Accordingly, I agree that my community property interest, if any, in such
securities of Purchaser in which the Seller may receive any interest in
connection with the transactions shall be bound by this First Amendment and that
such consent is binding upon my executors, administrators, heirs and assigns. I
acknowledge that the foregoing is not intended to, and shall not be construed
as, conferring or creating in me any interest in any securities of Prism which
the Seller may receive in connection with the transactions. I hereby
acknowledge that I have been afforded the opportunity to have this First
Amendment and this Consent reviewed by a counsel of my own choosing.
/s/ Xxxxxx Xxxxxx Barbera
-------------------------
Xxxxxx Xxxxxx Xxxxxxx
CONSENT OF SPOUSE
I am the spouse of the Seller, Xxxxxxx Xxxxxxx, and hereby join in the
execution of this First Amendment to evidence my knowledge of its existence and
acknowledgment that I understand and agree to the provisions of this First
Amendment and that I desire to bind to the performance of this First Amendment
my interest, if any, in any shares of any securities of Prism in which the
Seller may receive an interest in connection with the transactions.

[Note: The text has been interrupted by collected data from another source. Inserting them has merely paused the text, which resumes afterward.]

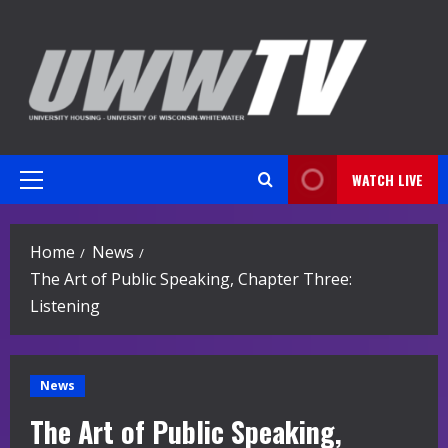
Skip
to
content
WATCH LIVE
Primary
Menu
Home
News
The Art of Public Speaking, Chapter Three:
Listening
News
The Art of Public Speaking,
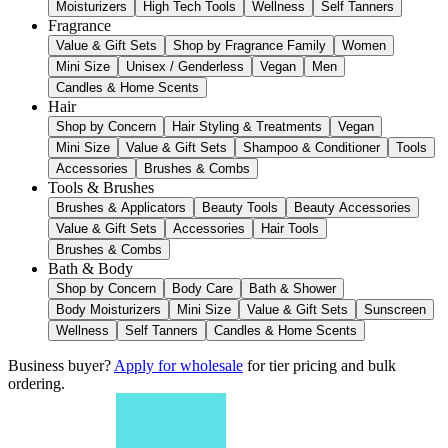
Moisturizers
High Tech Tools
Wellness
Self Tanners
Fragrance
Value & Gift Sets
Shop by Fragrance Family
Women
Mini Size
Unisex / Genderless
Vegan
Men
Candles & Home Scents
Hair
Shop by Concern
Hair Styling & Treatments
Vegan
Mini Size
Value & Gift Sets
Shampoo & Conditioner
Tools
Accessories
Brushes & Combs
Tools & Brushes
Brushes & Applicators
Beauty Tools
Beauty Accessories
Value & Gift Sets
Accessories
Hair Tools
Brushes & Combs
Bath & Body
Shop by Concern
Body Care
Bath & Shower
Body Moisturizers
Mini Size
Value & Gift Sets
Sunscreen
Wellness
Self Tanners
Candles & Home Scents
Business buyer?
Apply for wholesale
for tier pricing and bulk
ordering.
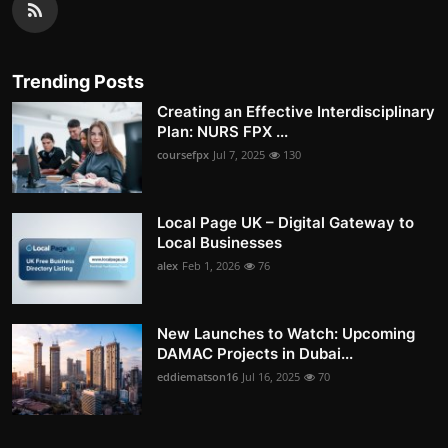
Trending Posts
Creating an Effective Interdisciplinary
Plan: NURS FPX ...
coursefpx
Jul 7, 2025
130
Local Page UK – Digital Gateway to
Local Businesses
alex
Feb 1, 2026
76
New Launches to Watch: Upcoming
DAMAC Projects in Dubai...
eddiematson16
Jul 16, 2025
70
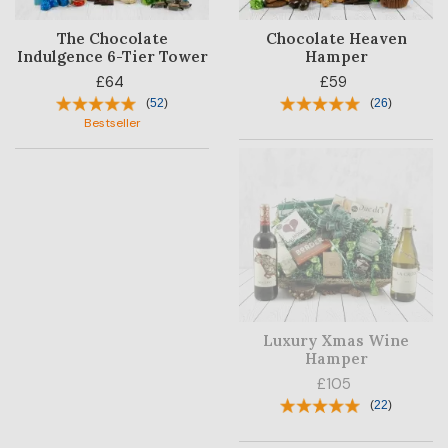
The Chocolate
Chocolate Heaven
Indulgence 6-Tier Tower
Hamper
£64
£59
(
52
)
(
26
)
Bestseller
Luxury Xmas Wine
Hamper
£105
(
22
)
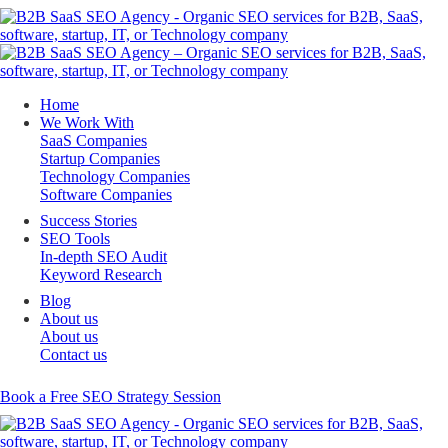
Home
We Work With
SaaS Companies
Startup Companies
Technology Companies
Software Companies
Success Stories
SEO Tools
In-depth SEO Audit
Keyword Research
Blog
About us
About us
Contact us
Book a Free SEO Strategy Session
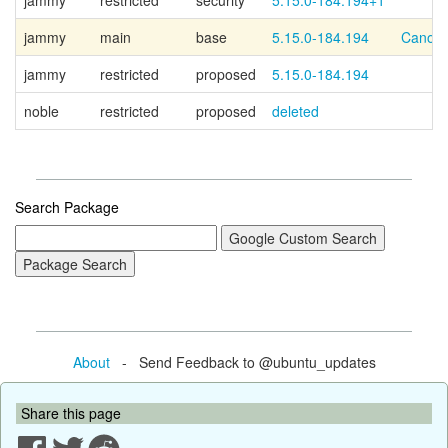
jammy
restricted
security
5.15.0-184.194+1
jammy
main
base
5.15.0-184.194
Canoni
jammy
restricted
proposed
5.15.0-184.194
noble
restricted
proposed
deleted
Search Package
About
- Send Feedback to @ubuntu_updates
Share this page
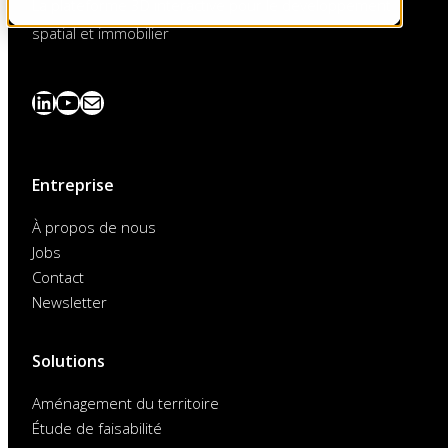
La plateforme 3D interactive pour le développement
spatial et immobilier
LinkedIn
YouTube
News
abonnieren
Entreprise
À propos de nous
Jobs
Contact
Newsletter
Solutions
Aménagement du territoire
Étude de faisabilité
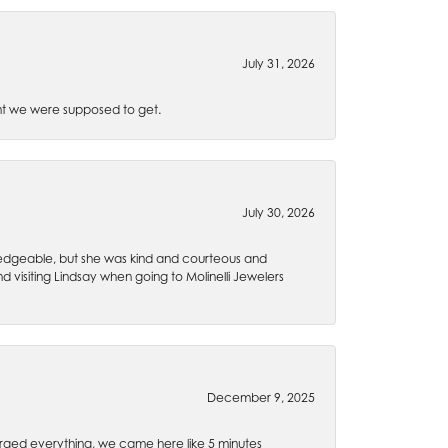
July 31, 2026
t we were supposed to get.
July 30, 2026
wledgeable, but she was kind and courteous and
 visiting Lindsay when going to Molinelli Jewelers
December 9, 2025
rged everything, we came here like 5 minutes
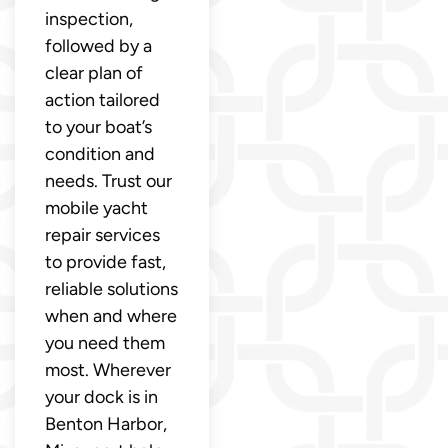
inspection,
followed by a
clear plan of
action tailored
to your boat’s
condition and
needs. Trust our
mobile yacht
repair services
to provide fast,
reliable solutions
when and where
you need them
most. Wherever
your dock is in
Benton Harbor,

Accordingly, I agree that my community property interest, if any, in such
securities of Purchaser in which the Seller may receive any interest in
connection with the transactions shall be bound by this First Amendment and that
such consent is binding upon my executors, administrators, heirs and assigns. I
acknowledge that the foregoing is not intended to, and shall not be construed
as, conferring or creating in me any interest in any securities of Prism which
the Seller may receive in connection with the transactions. I hereby
acknowledge that I have been afforded the opportunity to have this First
Amendment and this Consent reviewed by a counsel of my own choosing.